Впрочем, пока интереснее говорить о том, что есть, о двух (враждебных или дружеских?) станах людей, умирающих с голоду и не могущих соединиться. Конечно, компромиссы, уступки не помогают ничему. Уступки всегда оскорбительны, они отталкивают того, кому уступают. Я боюсь сказать, что тут нужна любовь; любовь нельзя создать, когда ее нет, даже если она и нужна, да и неизвестно, что собственно значит «любовь». Таким образом, сказать «нужна любовь» – все равно, что не сказать ничего. Нужно пробить стену, разделяющую два лагеря. Хорошо, но как? Откуда начать? Мы боимся начинаний, потому что стыдимся малого. А не надо ли терпеливо стукать долотом, не смущаясь, что падают вниз мелкие пылинки и углубление едва видно? И сто рублей составлено из первой, второй, третьей… копейки, зачем же пугаться и стыдиться копейки?
Вот мы, бедные, голодные люди, у стены на стороне хлеба плоти, с нашей наукой, культурой, искусством, повседневными заботами, любовью к нашим детям, службой, обязанностями. Мы их не отдадим, но нам нужно, чтобы их облила волна живой воды, и мы уже знаем, почти все, – что эта вода – понятие об Отце и Сыне. Да, и Сыне, потому что только Сын углубляет, утверждает и оясняет до конца понятие об Отце.
И ежели там, за стеной, – люди, действительно имеющие эту пищу духа и алчущие жизни, – мы не можем не встретиться с ними в наших таких усилиях разбить камень стены.
Разделение единодвойственной пищи, тела и духа, жизни и Бога, – создало и два отдельных слова – общество и церковь. Мне хотелось бы знать, которым из них можно назвать собрание людей в первые века христианства? Что это было, церковь? Нет, потому что между ними были и внешние связи, общие интересы общей жизни, взаимные реальные обязанности, внехрамные, телесные. – Значит, это было Общество? Нет, потому что эти общие интересы общей жизни родились одновременно и в зависимости с понятиям Бога – Отца и Сына. Что это не была ни секта, ни община – ясно само собою: это (церковь или общество) было в то время единое, обладающее понятием об Отце, создалось не отрицанием, не отпадением, не протестом, выросло не на «не», а на «да». Если и был протест – то уже по создании, а не активный, не наступающий, а лишь обороняющийся.
Я думаю, и пропаганда не была там главным, единственным «делом» – для общей массы людей, для всех членов, как это бывает у сектантов, когда секта, не имея места в жизни, держится ликом религии – храмом и проповедью.

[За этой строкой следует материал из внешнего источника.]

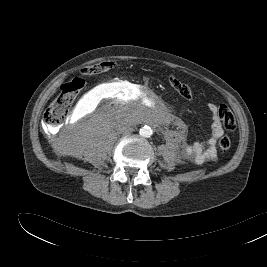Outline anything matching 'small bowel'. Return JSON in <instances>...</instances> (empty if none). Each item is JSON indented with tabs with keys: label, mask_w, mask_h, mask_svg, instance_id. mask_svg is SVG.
Segmentation results:
<instances>
[{
	"label": "small bowel",
	"mask_w": 267,
	"mask_h": 267,
	"mask_svg": "<svg viewBox=\"0 0 267 267\" xmlns=\"http://www.w3.org/2000/svg\"><path fill=\"white\" fill-rule=\"evenodd\" d=\"M207 107L211 115L209 138L205 142L183 144L181 150L185 158L192 160L196 164L214 161L217 158L216 142L224 133V125L219 115V105L209 103Z\"/></svg>",
	"instance_id": "obj_1"
}]
</instances>
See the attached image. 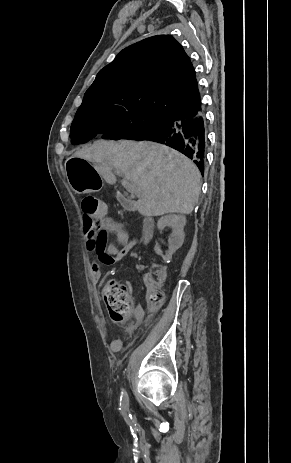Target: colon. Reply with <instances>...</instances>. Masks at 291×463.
<instances>
[{
    "label": "colon",
    "mask_w": 291,
    "mask_h": 463,
    "mask_svg": "<svg viewBox=\"0 0 291 463\" xmlns=\"http://www.w3.org/2000/svg\"><path fill=\"white\" fill-rule=\"evenodd\" d=\"M84 215L83 227L87 230L97 229L99 220L106 212L105 204L96 197H85L81 203ZM153 283L147 292V303L151 310H156L164 301V293L161 284L165 280V270L154 269L152 273ZM103 298L110 317L116 322H124L131 314V294L128 288L116 281H110L103 290Z\"/></svg>",
    "instance_id": "obj_1"
}]
</instances>
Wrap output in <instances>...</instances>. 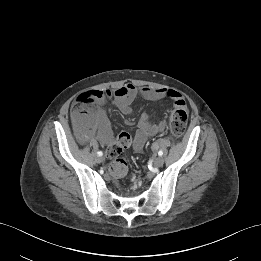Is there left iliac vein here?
<instances>
[{
	"instance_id": "1",
	"label": "left iliac vein",
	"mask_w": 261,
	"mask_h": 261,
	"mask_svg": "<svg viewBox=\"0 0 261 261\" xmlns=\"http://www.w3.org/2000/svg\"><path fill=\"white\" fill-rule=\"evenodd\" d=\"M164 164V159L161 156H158L154 159V166L159 168L161 166H163Z\"/></svg>"
}]
</instances>
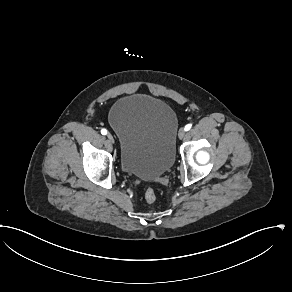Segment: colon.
<instances>
[{"label": "colon", "instance_id": "1", "mask_svg": "<svg viewBox=\"0 0 292 292\" xmlns=\"http://www.w3.org/2000/svg\"><path fill=\"white\" fill-rule=\"evenodd\" d=\"M144 198L147 204L151 205L156 202V192L153 188L149 187L144 193Z\"/></svg>", "mask_w": 292, "mask_h": 292}]
</instances>
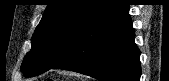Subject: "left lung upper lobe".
I'll return each mask as SVG.
<instances>
[{"label":"left lung upper lobe","mask_w":169,"mask_h":81,"mask_svg":"<svg viewBox=\"0 0 169 81\" xmlns=\"http://www.w3.org/2000/svg\"><path fill=\"white\" fill-rule=\"evenodd\" d=\"M117 0H52L31 39V50L25 55L21 71L25 77L50 70L92 21Z\"/></svg>","instance_id":"obj_1"}]
</instances>
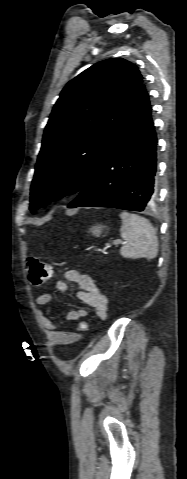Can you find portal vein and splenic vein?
I'll return each mask as SVG.
<instances>
[{"label":"portal vein and splenic vein","instance_id":"1","mask_svg":"<svg viewBox=\"0 0 187 479\" xmlns=\"http://www.w3.org/2000/svg\"><path fill=\"white\" fill-rule=\"evenodd\" d=\"M123 243H124V242H121V241H114V242L112 243V245H115V246H116V245L123 244ZM110 247H111V245H107V248H110Z\"/></svg>","mask_w":187,"mask_h":479}]
</instances>
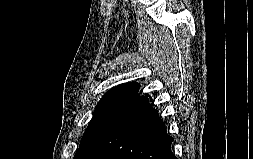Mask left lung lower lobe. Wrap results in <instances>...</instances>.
<instances>
[{"label":"left lung lower lobe","mask_w":253,"mask_h":159,"mask_svg":"<svg viewBox=\"0 0 253 159\" xmlns=\"http://www.w3.org/2000/svg\"><path fill=\"white\" fill-rule=\"evenodd\" d=\"M173 138L146 96H139L112 119L86 159H177Z\"/></svg>","instance_id":"0a47b994"}]
</instances>
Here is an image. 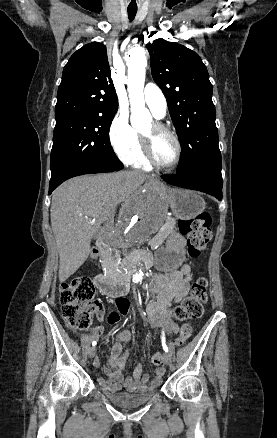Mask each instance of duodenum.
Masks as SVG:
<instances>
[{"mask_svg":"<svg viewBox=\"0 0 277 438\" xmlns=\"http://www.w3.org/2000/svg\"><path fill=\"white\" fill-rule=\"evenodd\" d=\"M97 246L101 251L106 250V245L102 241H99ZM154 261V256L149 251L133 252L123 260L121 275H99L95 280L96 287L102 294L107 296H122L130 288V271L139 264L152 266Z\"/></svg>","mask_w":277,"mask_h":438,"instance_id":"obj_1","label":"duodenum"}]
</instances>
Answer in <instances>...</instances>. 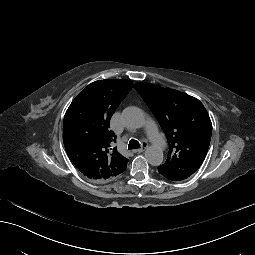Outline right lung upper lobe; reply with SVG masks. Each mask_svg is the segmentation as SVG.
<instances>
[{
	"instance_id": "cb5924a9",
	"label": "right lung upper lobe",
	"mask_w": 255,
	"mask_h": 255,
	"mask_svg": "<svg viewBox=\"0 0 255 255\" xmlns=\"http://www.w3.org/2000/svg\"><path fill=\"white\" fill-rule=\"evenodd\" d=\"M129 80L106 79L88 85L72 101L63 122L67 155L88 179L106 182L125 171L128 159L114 148L110 119L132 89Z\"/></svg>"
}]
</instances>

Я не забываю сотен годов, прошедших со времен первого христианства; история преобразила наше сознание, уточнила, обострила, объяснила наши желания; мы не хотели бы и даже не могли бы принять прошлое, каким оно было, в том соответствии. Тогдашние люди подошли к колодцу и наполнили свои сосуды до краев, сколько вместилось. Наши сосуды – иные, большие, может быть, – их-то мы и должны наполнить «до краев». Наша человеческая природа не изменилась, и если было тогда слиянье, бросившее свет на историю мира или хоть образ его, значит, – слияние возможно, значит, оно – может быть и теперь, то же, но соответственное нам, теперешним и более совершенное, потому что желанья наши нам понятнее и голод острее и мучительнее.